Келграэль горько улыбнулся при этой мысли и продолжал расстегивать пряжки и застежки и снимать с себя различные вещи. Он не раздевался, он скорее освобождался от многочисленных заколдованных вещиц, начиная от кинжалов в сапогах и заканчивая кольцом, которое могло создавать невидимый щит, и подвязкой Медленного Исцеления, точно такой же, какую носили все придворные в Аглирте в давние времена. Он отстегнул ее с правого бедра, чувствуя холодок на голой коже, и уже собирался натянуть снова штаны, но тут вспомнил о последнем предмете, который носил так давно, что часто забывал о нем. Это был кожаный ремешок, приносящий удачу, повязанный на бедрах подобно поясу. Его концы были скреплены бусинами, а по всей длине было завязано много хитроумных узелков. Король осторожно снял ремешок, помня о руках давно уже мертвого человека, который вязал эти узелки, и шепотом повторил совет, данный в незапамятные времена.

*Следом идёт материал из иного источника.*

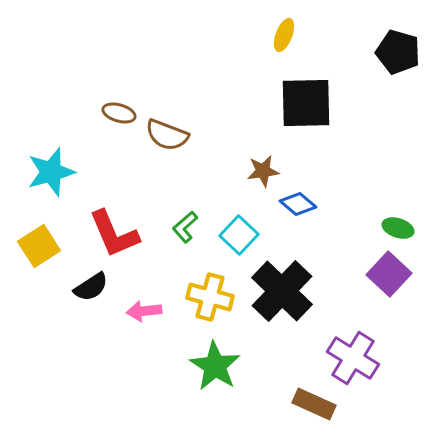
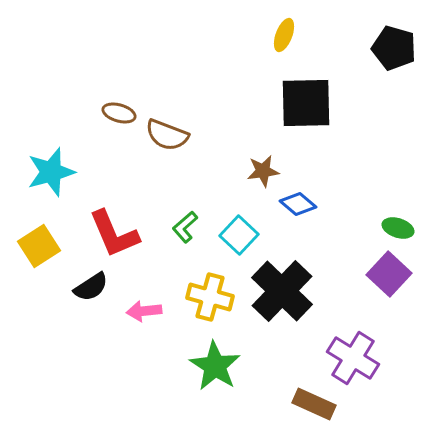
black pentagon: moved 4 px left, 4 px up
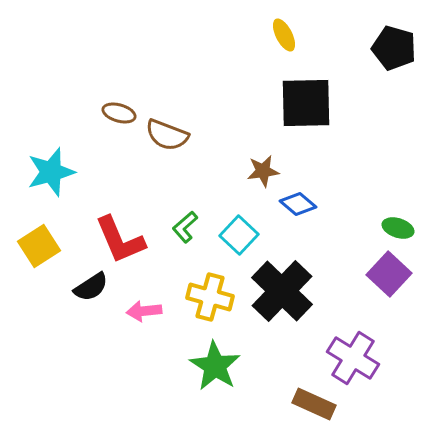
yellow ellipse: rotated 48 degrees counterclockwise
red L-shape: moved 6 px right, 6 px down
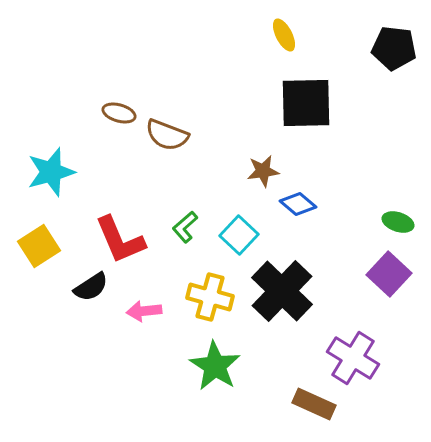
black pentagon: rotated 9 degrees counterclockwise
green ellipse: moved 6 px up
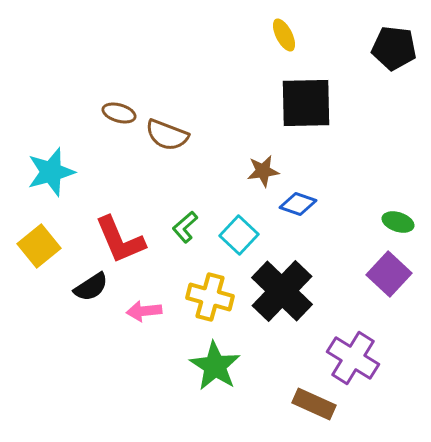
blue diamond: rotated 21 degrees counterclockwise
yellow square: rotated 6 degrees counterclockwise
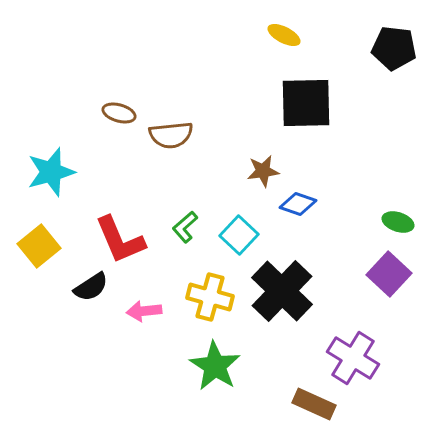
yellow ellipse: rotated 36 degrees counterclockwise
brown semicircle: moved 4 px right; rotated 27 degrees counterclockwise
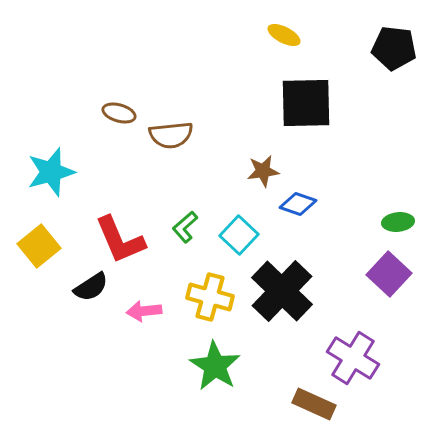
green ellipse: rotated 24 degrees counterclockwise
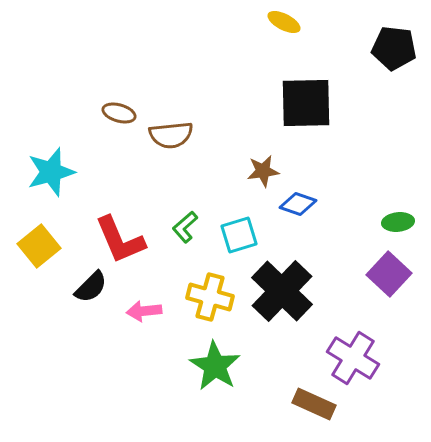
yellow ellipse: moved 13 px up
cyan square: rotated 30 degrees clockwise
black semicircle: rotated 12 degrees counterclockwise
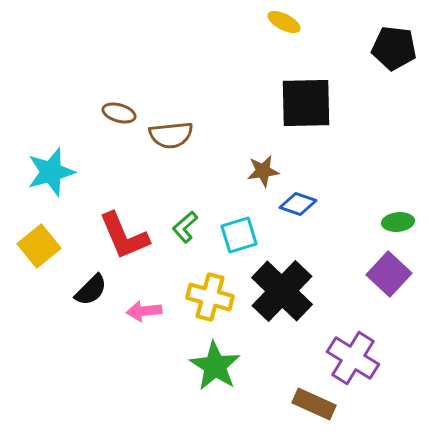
red L-shape: moved 4 px right, 4 px up
black semicircle: moved 3 px down
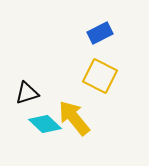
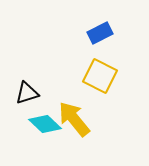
yellow arrow: moved 1 px down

Он не хотел этого делать. Он не хотел, чтобы Аглирту снова отняли у него, не хотел опять погружаться во тьму, которая может не отпустить его в следующий раз. Не лучше ли продолжать борьбу, чтобы по крайней мере сражаться на благо любимой страны? Сражаться, а не бежать и прятаться? Даже если он потерпит неудачу и погибнет, разве с его смертью Дарсар исчезнет для всех людей? Конечно, что ему за дело, если после его смерти взметнется пламя, падут стены, польется кровь и явятся дикие звери, чтобы пожрать мертвецов?

Нет. Он узнает об этом. Он узнает, что сделал с Аглиртой в угоду собственной гордости. Боги об этом позаботятся. Более того, не будет Дремы, и у заснувшего короля не будет никакого шанса, даже самого ничтожного, проснуться снова, на лучшей земле. Он должен это сделать.

И он это сделает.

Когда он снова оделся и почувствовал, насколько стало легче — даже из полых каблуков сапог он вынул сияющие драгоценные камни, — Келграэль начал развязывать узелки на ремешке. Каждый развязанный узелок порождал маленькое вращающееся облачко света, магические пылинки, которые гасли, высвобождая долго хранившиеся в них магические предметы, принесенные из других мест: сундучки и графинчики, статуэтки и браслеты, жезлы и кубки, чаши и лампы, все крохотных размеров и искусно сделанные. Они также присоединились к парящим в воздухе вещам, уже почти заполнившим один конец комнаты.

Последним Пробужденный король вытащил из одного каблука крошечный кинжал — единственный его клинок, не несущий в себе магии, — и сделал им надрез на ладони. Когда показалась кровь, он взял в ладони ремешок так, чтобы бусины прижались друг к другу, потом сжал его, чтобы он прикоснулся к крови, и прошептал три слова.

Все произошло в тишине и не заняло много времени.

Когда ремешок растаял, над раскрытыми ладонями Келграэля стала видна книга: маленький томик, переплетенный в полированные пластины из драконьих зубов с застежкой из чистого серебра. Страницы книги были сделаны из тонкого металла с голубоватым отливом, на них были вытеснены и выбиты буквы, слагающиеся в шесть могущественных заклинаний. Сейчас ему необходимо только одно из них.

Сноусар сделал глубокий вдох, широко развел руки в стороны, заставив волшебную книгу открыться на определенной странице, а затем произнес слова, которые хорошо помнил. Они были началом ритуала нового погружения в Дрему.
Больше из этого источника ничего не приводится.